I turned a piece of 3/4" wood to fit the hollowing rig where the laser would normally go, leaving one end square. That end I CA'd to the back of the camera. I had some 3/16" plexiglas sitting around from making templates, so I cut a couple of pieces of 3/4" pine to fit on the end and bottom of the mount. They extend out towards the front of the mount and are grooved so I can slide the plexigas in. That's what I'll use my markers on to show the tip and such. That way if I forget and grab a sharpie I can replace the plexigas and don't have to worry about the screen. I guess it could afford a bit of protection to the screen as well in case something comes off the lathe.

I have tried the camera with a batter and that works just fine. I don't know how long it will last, but I think I like that better than having it plugged in to the wall. The fewer dangly things around spinning wood the better.

Sorry it's been so long since I've updated. I've done a little here, a little there, but between the cold weather and the need to finish a rocking tractor before a certain young lady's birthday I've not had a lot of time to spend on this project.

Reactions: Like 2


----------



## justallan (Feb 23, 2015)

Very interesting posts, Ken. I'll be watching for the end result.
Does this work like a snake camera, or am I just way off track?


----------



## kweinert (Feb 23, 2015)

No, not like a snake camera. It's really interesting. Here's a video that Trent put up on YouTube to show how it works.


----------



## MikeMD (Feb 23, 2015)

Ok, so how the heck does the image of the tool stay on the screen?


----------



## DKMD (Feb 24, 2015)

MikeMD said:


> Ok, so how the heck does the image of the tool stay on the screen?

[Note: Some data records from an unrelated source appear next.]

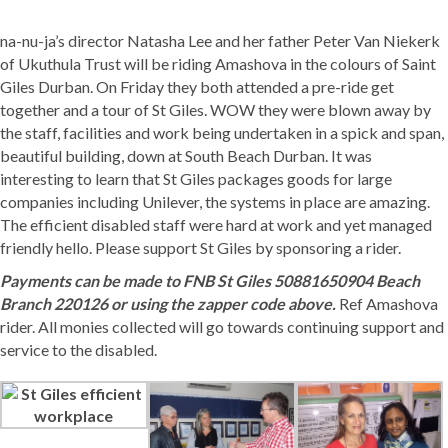
na-nu-ja’s
director Natasha Lee and her father Peter Van Niekerk
of
Ukuthula Trust
will be riding Amashova in the colours of
Saint
Giles Durban
. On Friday they both attended a pre-ride get
together and a tour of St Giles. WOW they were blown away by
the staff, facilities and work being undertaken in a spick and span,
beautiful building, down at South Beach Durban. It was
interesting to learn that St Giles packages goods for large
companies includin
g Unilever, the systems in place are amazing.
The efficient disabled staff were hard at work and yet managed
friendly hello. Please support St Giles by sponsoring a rider.
Payments can be made to FNB St Giles 50881650904 Beach
Branch 220126 or using the zapper code above.
Ref Amashova
rider.
All monies collected will go towards continuing support and
service to the disabled.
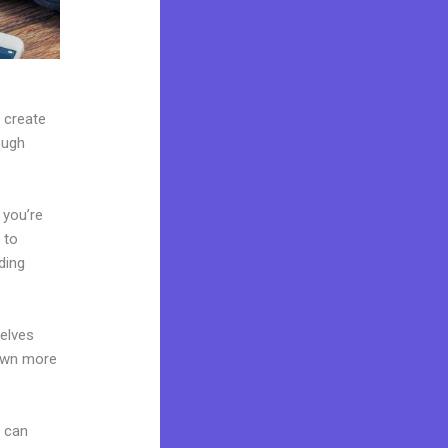
n create
ough
 you’re
 to
ding
elves
 own more
u can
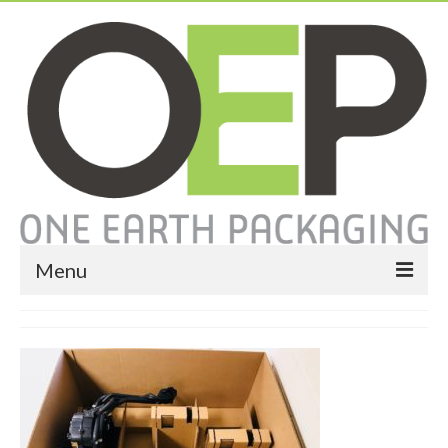
Menu
Home
About
Services
Expendable Packaging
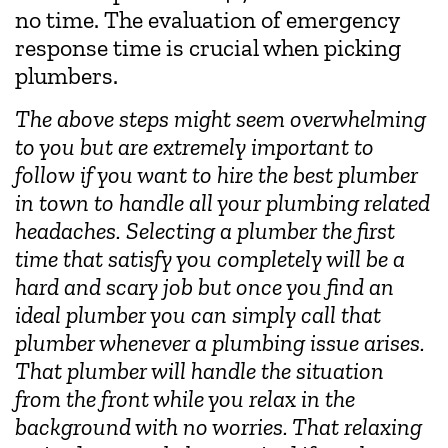
no time. The evaluation of emergency
response time is crucial when picking
plumbers.
The above steps might seem overwhelming
to you but are extremely important to
follow if you want to hire the best plumber
in town to handle all your plumbing related
headaches. Selecting a plumber the first
time that satisfy you completely will be a
hard and scary job but once you find an
ideal plumber you can simply call that
plumber whenever a plumbing issue arises.
That plumber will handle the situation
from the front while you relax in the
background with no worries. That relaxing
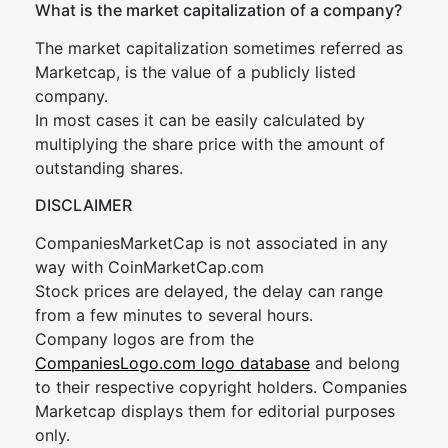
What is the market capitalization of a company?
The market capitalization sometimes referred as
Marketcap, is the value of a publicly listed
company.
In most cases it can be easily calculated by
multiplying the share price with the amount of
outstanding shares.
DISCLAIMER
CompaniesMarketCap is not associated in any
way with CoinMarketCap.com
Stock prices are delayed, the delay can range
from a few minutes to several hours.
Company logos are from the
CompaniesLogo.com logo database
and belong
to their respective copyright holders. Companies
Marketcap displays them for editorial purposes
only.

It's drawn on the screen. Since the cutter position never changes relative to the camera view, you can 'see' the cutter while hollowing. It's pretty nift, huh?


----------



## MikeMD (Feb 24, 2015)

It did kinda look like it was drawn on there. Though maybe it used X-ray vision! 

If the camera is mounted directly above the cutter on that arm, like our lasers are on the Monster rig, what if the camera moves from vibration or accidentally whacking it? Also, what about when you change cutter heads? Do you have to keep redrawing on your screen? Is it a special screen to be drawn on? So many questions!


----------



## DKMD (Feb 24, 2015)

MikeMD said:


> It did kinda look like it was drawn on there. Though maybe it used X-ray vision!
> 
> If the camera is mounted directly above the cutter on that arm, like our lasers are on the Monster rig, what if the camera moves from vibration or accidentally whacking it? Also, what about when you change cutter heads? Do you have to keep redrawing on your screen? Is it a special screen to be drawn on? So many questions!



It needs to be secure... More so than the Monster laser.

You do need to redraw the cutter if you change tips or tip position. I don't think the screen is special, but you also don't want to use a Sharpie to draw the cutter on it.


----------



## kweinert (Feb 24, 2015)

I just put a piece of Plexiglas in grooves in front of the screen and will use dry erase markers to outline the cutter.

That way I can replace it if someone accidentally uses a sharpie instead. Not that I would ever do that of course :)

The advise I've been given is to put a ruler next to the cutter when you draw the wall thickness around the cutter as it may not be (probably is not) a one-to-one scale from the camera.


----------